- 9.2 Minimax Exploiter: A Data Efficient Approach for Competitive Self-Play
- Authors: Daniel Bairamian, Philippe Marcotte, Joshua Romoff, Gabriel Robert, Derek Nowrouzezahrai
- Reason: The paper presents a novel approach using game theory to exploit learning agents in competitive self-play, an area of high interest and impact in reinforcement learning. Coming from reputable authors and validated in various settings including modern video games, the paper is likely to influence strategies in MARL, having immediate real-world applications.

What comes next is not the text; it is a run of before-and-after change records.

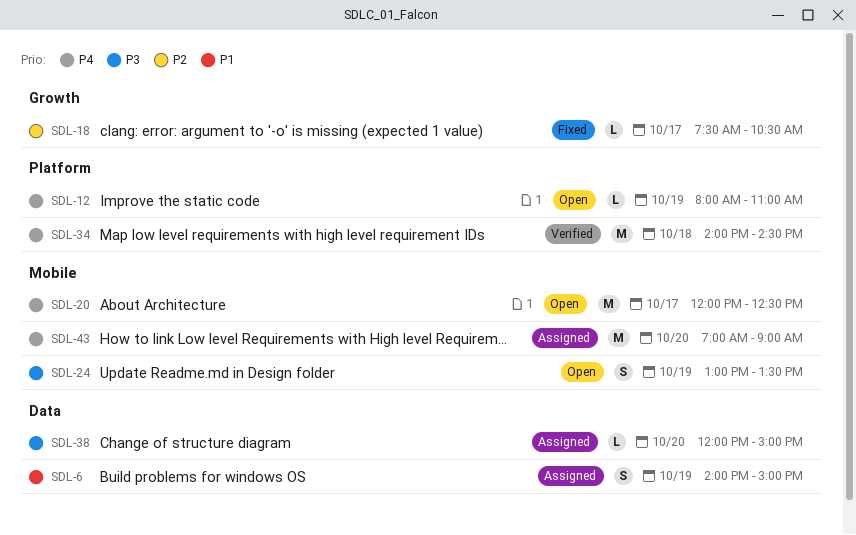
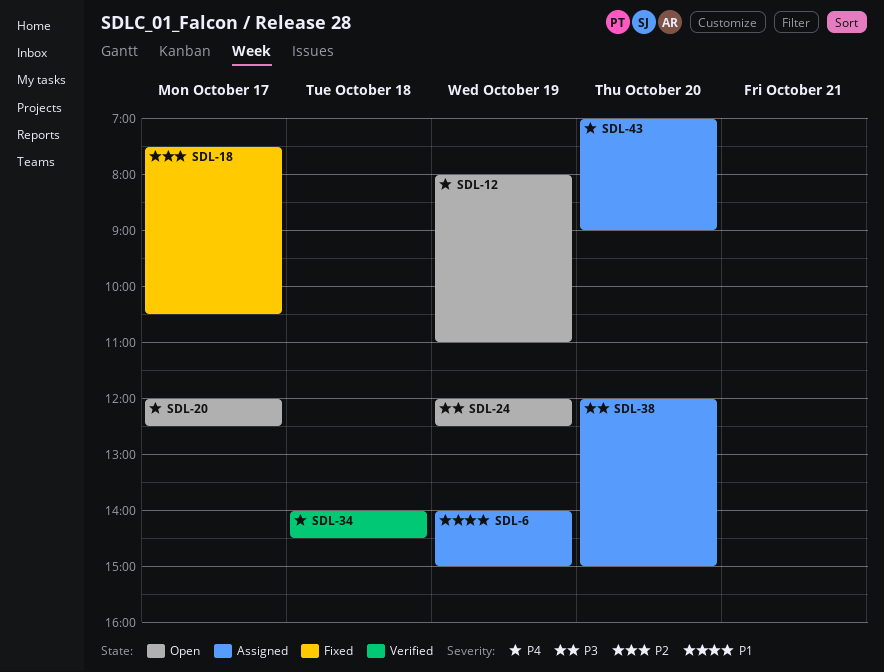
SDL-24, begins: 13:00 -> 12:00
SDL-24, ends: 13:30 -> 12:30

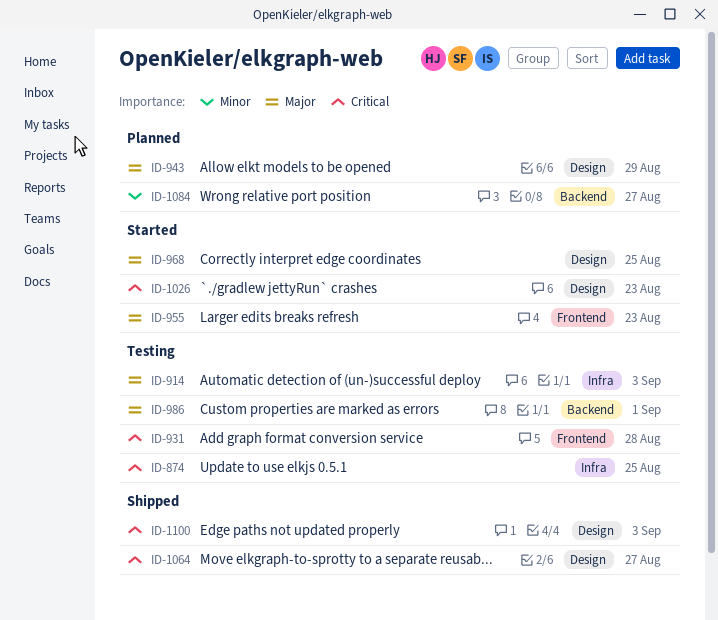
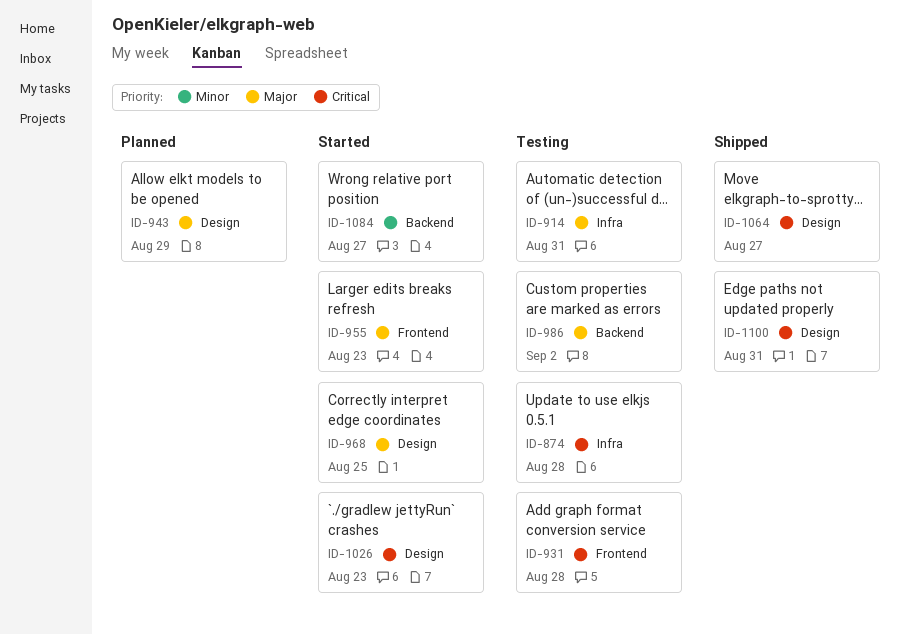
ID-874, due: Aug 25 -> Aug 28
ID-914, due: Sep 3 -> Aug 31
ID-986, due: Sep 1 -> Sep 2
ID-1084, status: Planned -> Started
ID-1100, due: Sep 3 -> Aug 31

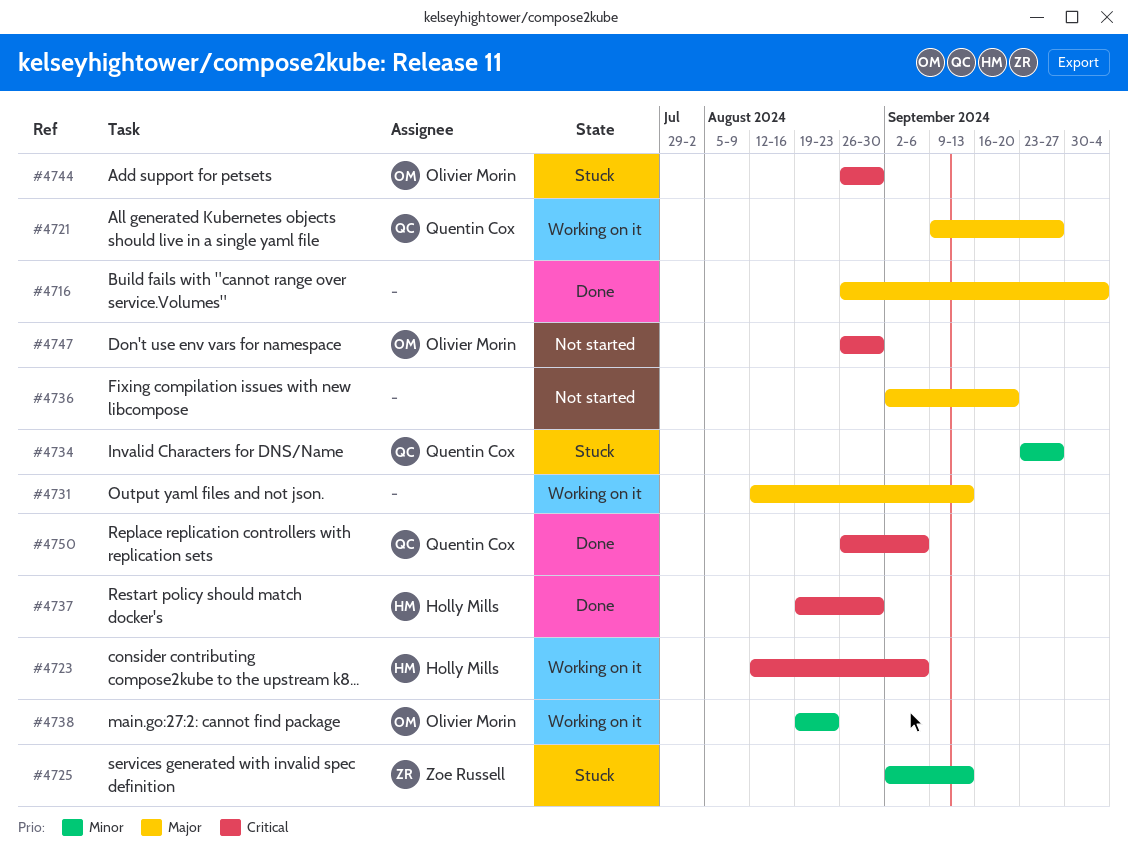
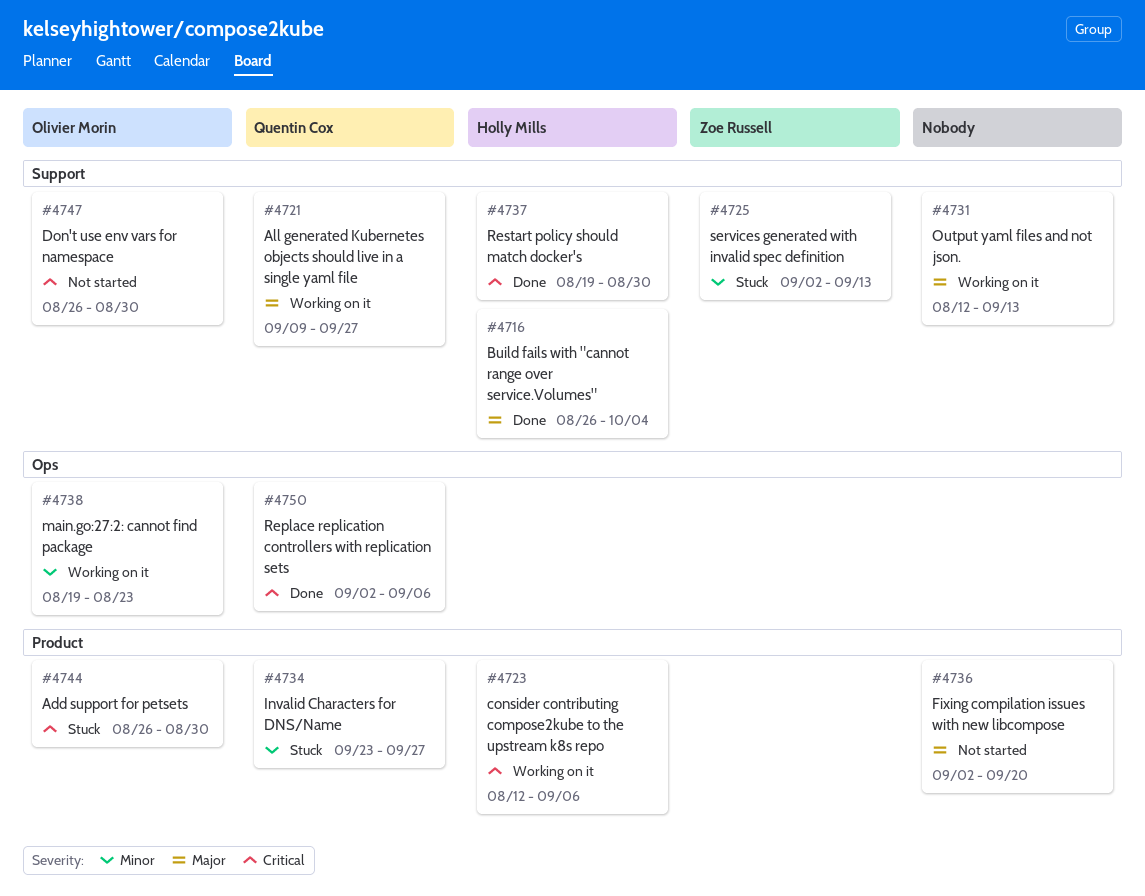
#4716, owner: none -> Holly Mills
#4750, start: Aug 26 -> Sep 2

- 8.8 Bias Resilient Multi-Step Off-Policy Goal-Conditioned Reinforcement Learning
- Authors: Lisheng Wu, Ke Chen
- Reason: Addresses a significant challenge in goal-conditioned reinforcement learning related to off-policy bias and multi-step learning. It offers practical solutions potentially enhancing learning efficiency and performance, promising wide influence in the development of more robust GCRL methods.
- 8.4 Maximum Entropy Model Correction in Reinforcement Learning
- Authors: Amin Rakhsha, Mete Kemertas, Mohammad Ghavamzadeh, Amir-massoud Farahmand
- Reason: Proposes an approach to alleviate model error and speed up convergence to the true value function using a novel MaxEnt Model Correction procedure. With strong theoretical backing and potential practical improvements in planning with approximate models, it will likely influence future research directions in model-based RL.
- 7.9 Federated Online and Bandit Convex Optimization
- Authors: Kumar Kshitij Patel, Lingxiao Wang, Aadirupa Saha, Nati Sebro
- Reason: Introduces insights into the benefits of collaboration in distributed online optimization, especially under limited feedback settings. It bridges the gap between stochastic and adaptive scenarios, providing grounds for advancements in federated learning and optimization.
- 7.5 LanGWM: Language Grounded World Model
- Authors: Rudra P.K. Poudel, Harit Pandya, Chao Zhang, Roberto Cipolla
- Reason: Explores the intersection of language models and reinforcement learning for improving state abstraction and action selection. The approach’s potential to improve human-robot interaction and its state-of-the-art performance in visual navigation tasks make it a compelling contribution to the field.